Ford-Rückruf: Falsche Angabe der Zuglast

Bei etwa 500 Exemplaren des Mustang Mach-E und Transit Custom müssen hierzulande wohl die Fahrzeugpapiere ausgetauscht werden.

Ein weißer Ford Mustang Mach-E fährt 2021 auf regennasser Fahrbahn.
Bild: Ford of Europe GmbH

Nachträgliche Abhilfemaßnahmen von Ford, deren interne Kennung ein „C“ in der Mitte trägt, werden in der hausinternen Terminologie als „dringende Arbeiten vor Auslieferung“ bezeichnet. Allerdings können sie auch Fahrzeuge betreffen, die schon beim Kunden sind und somit klassisch zurückgerufen werden müssen.
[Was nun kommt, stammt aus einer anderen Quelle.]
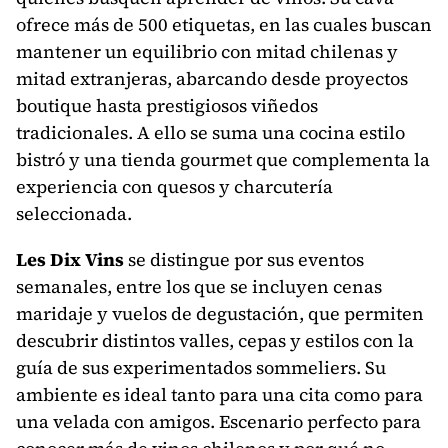
ofrece más de 500 etiquetas, en las cuales buscan
mantener un equilibrio con mitad chilenas y
mitad extranjeras, abarcando desde proyectos
boutique hasta prestigiosos viñedos
tradicionales. A ello se suma una cocina estilo
bistró y una tienda gourmet que complementa la
experiencia con quesos y charcutería
seleccionada.
Les Dix Vins
se distingue por sus eventos
semanales, entre los que se incluyen cenas
maridaje y vuelos de degustación, que permiten
descubrir distintos valles, cepas y estilos con la
guía de sus experimentados sommeliers. Su
ambiente es ideal tanto para una cita como para
una velada con amigos. Escenario perfecto para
Die Verwendung der Kürzel „23C07“ für den Mustang Mach-E und „23C08“ für den Transit Custom könnte daran liegen, dass eine Serviceanweisung derzeit noch erarbeitet wird, wie ein Sprecher der Ford Werke GmbH auf Anfrage erklärte. Diese Anweisung dürfte allerdings in beiden Fällen nicht sonderlich kompliziert ausfallen, denn es geht laut dem Sprecher jeweils um „eine Abweichung zwischen VIN-Etikett, Übereinstimmungsbescheinigung und Registrierungsdokumenten hinsichtlich der Zuglast“.

Das Elektroauto kann 1.000 kg ziehen, in den Dokumenten sind aber nur 750 kg angegeben. Umgekehrt die Situation beim Transporter: Er hat eine Anhängelast in den Registrierungsdokumenten eingetragen, darf aber keine Last ziehen.

Vom Mustang Mach-E sind in Deutschland 182 Fahrzeuge von dieser Aktion betroffen. Sie liefen zwischen 3. Januar und 17. Juni 2022 im mexikanischen Werk Cuautitlan vom Band. Beim Transit Custom geht es hierzulande um 319 Fahrzeuge. Sie wurden zwischen 30. April 2022 und 8. März 2023 im Werk Kocaeli in der Türkei produziert.